Opposition vows to take up the issue to apex court

SINGAPORE: The Philippines President Gloria Macapagal Arroyo on Tuesday survived an impeachment move by a huge margin and debunked the politics of "people power" which had brought her to office in the first place.

The Opposition vowed to fight back by taking Ms. Arroyo's alleged "electoral fraud" to the apex court and by mobilising public opinion more vigorously.

She acknowledged that "the Opposition put up a good fight" and that she would now offer her "hand of reconciliation, for the national interest."

Even as the former President, Corazon Aquino, led the Opposition protesters outside the House of Representatives in Manila, the chamber dismissed the impeachment complaint by 158-51 votes.
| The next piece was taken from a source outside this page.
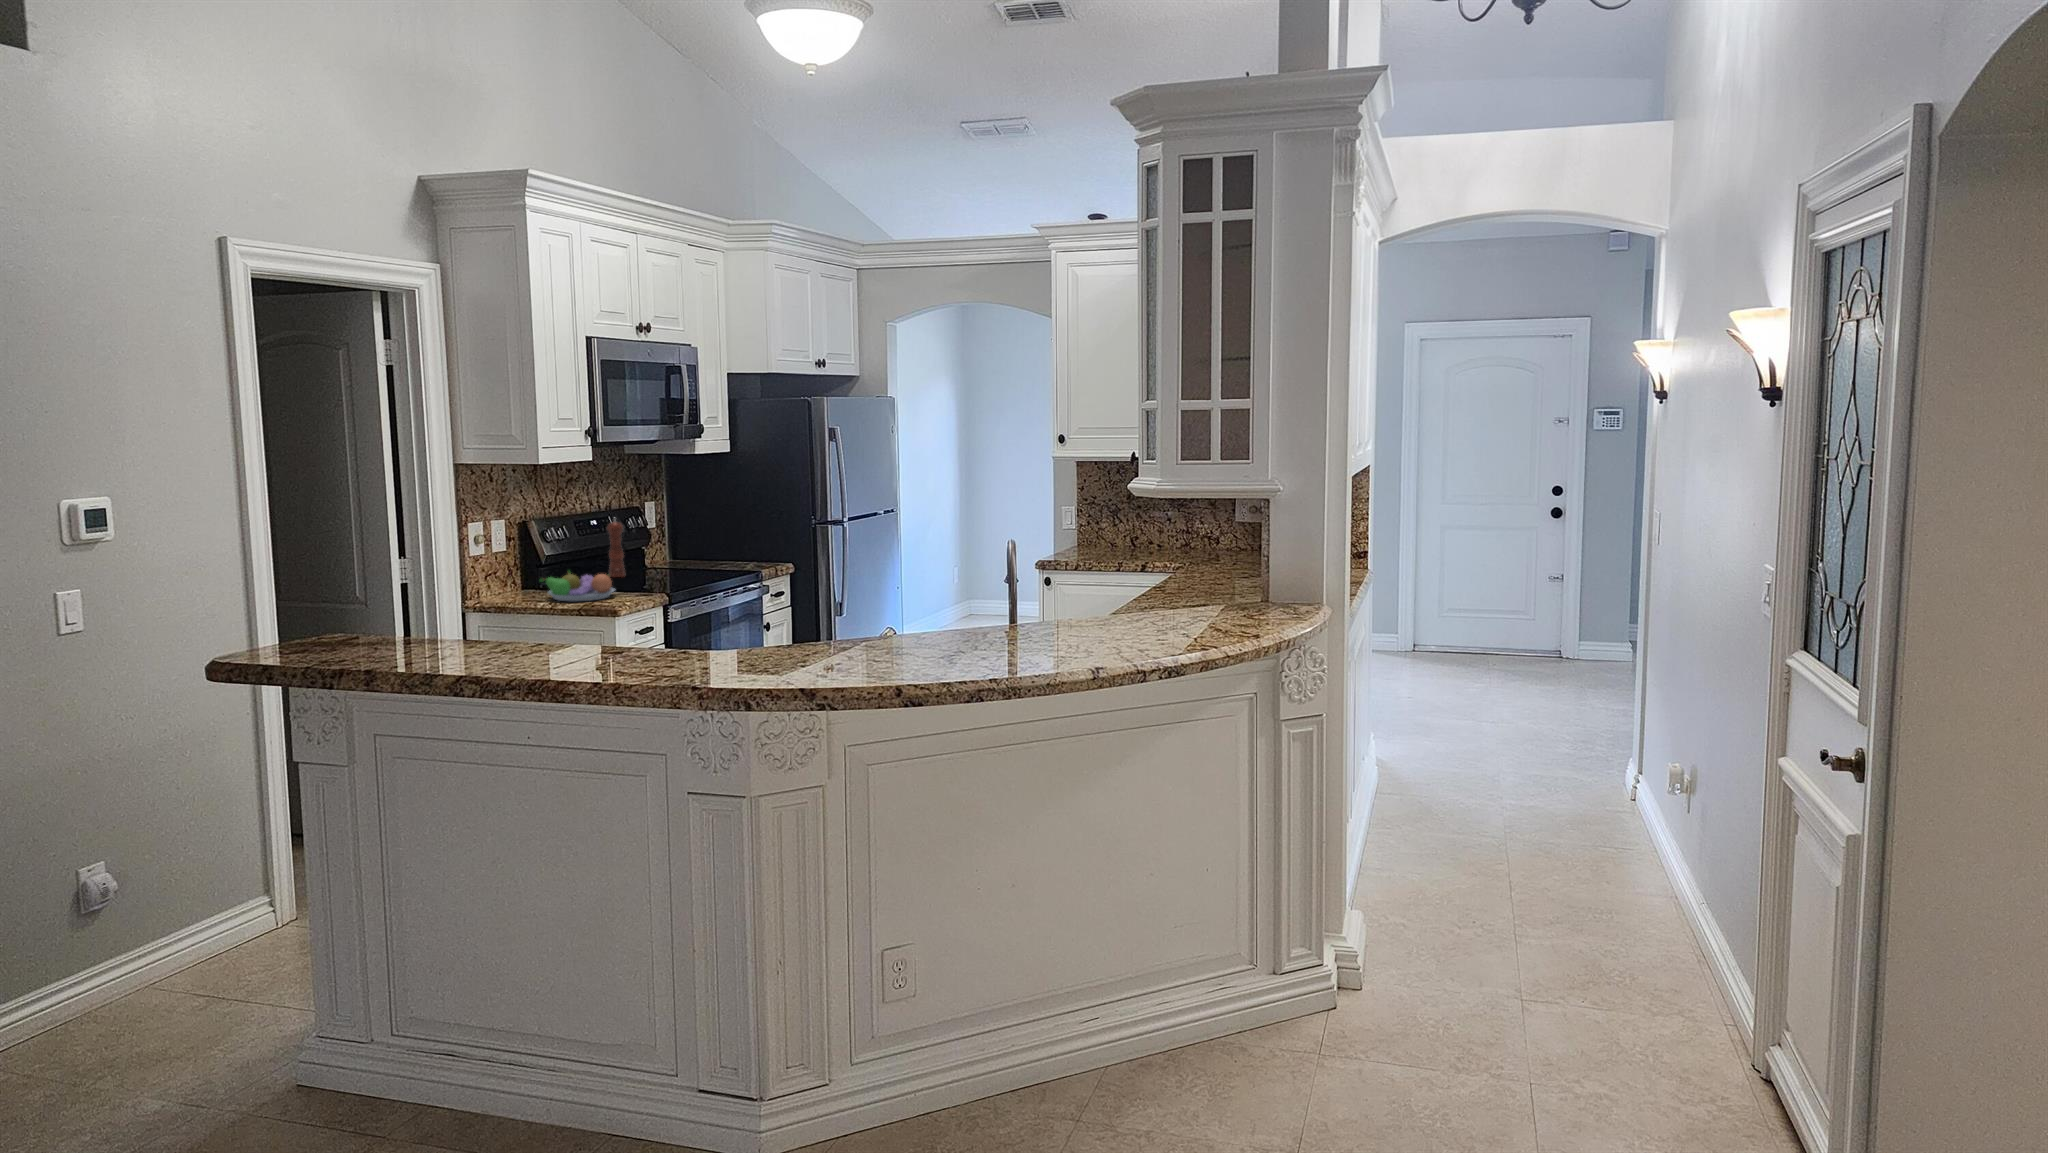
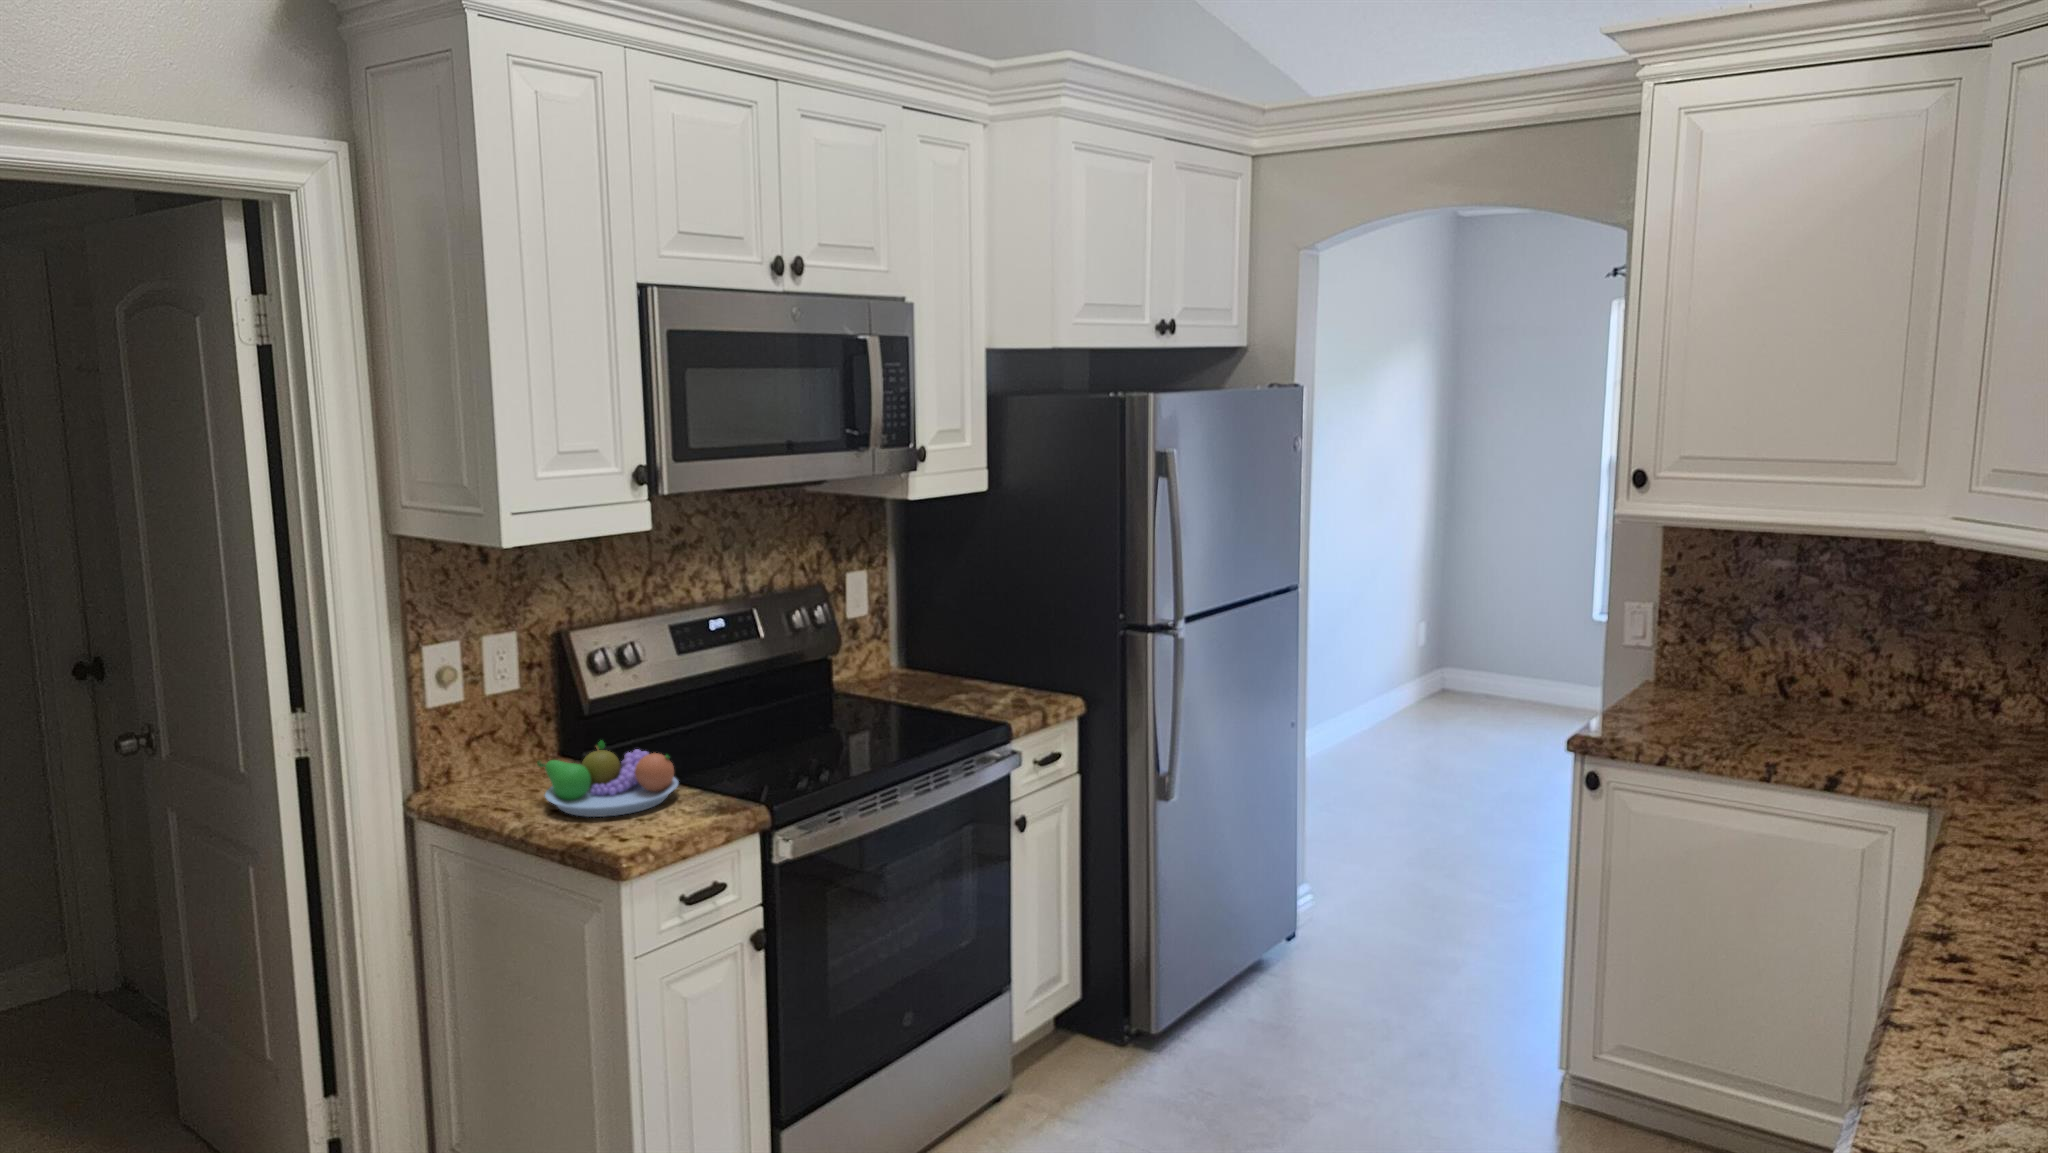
pepper mill: present [607,517,625,577] -> none [733,617,765,727]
Six members abstained.

With the Opposition failing to reach the threshold of 79 votes required to send the issue to the Senate for trial proceedings, Ms. Arroyo declared victory and called it "a glorious day in history" for the Filipino people.

The impeachment move's focus was that Ms. Arroyo had "cheated" and won the last presidential election in 2004 by "fraudulently" influencing poll officials.

As the Vice-President in 2001, she first assumed the highest office by succeeding the then President, Joseph Estrada, who was forced by "people power" to step aside. Charges of nepotism and related corruption were also made.

Ms. Arroyo said in a celebratory statement that the people had now displayed "grand political maturity" by choosing to keep a President in office through a vote in "the halls of constitutional democracy."

She commended them for not "forcing a President out of office through people power."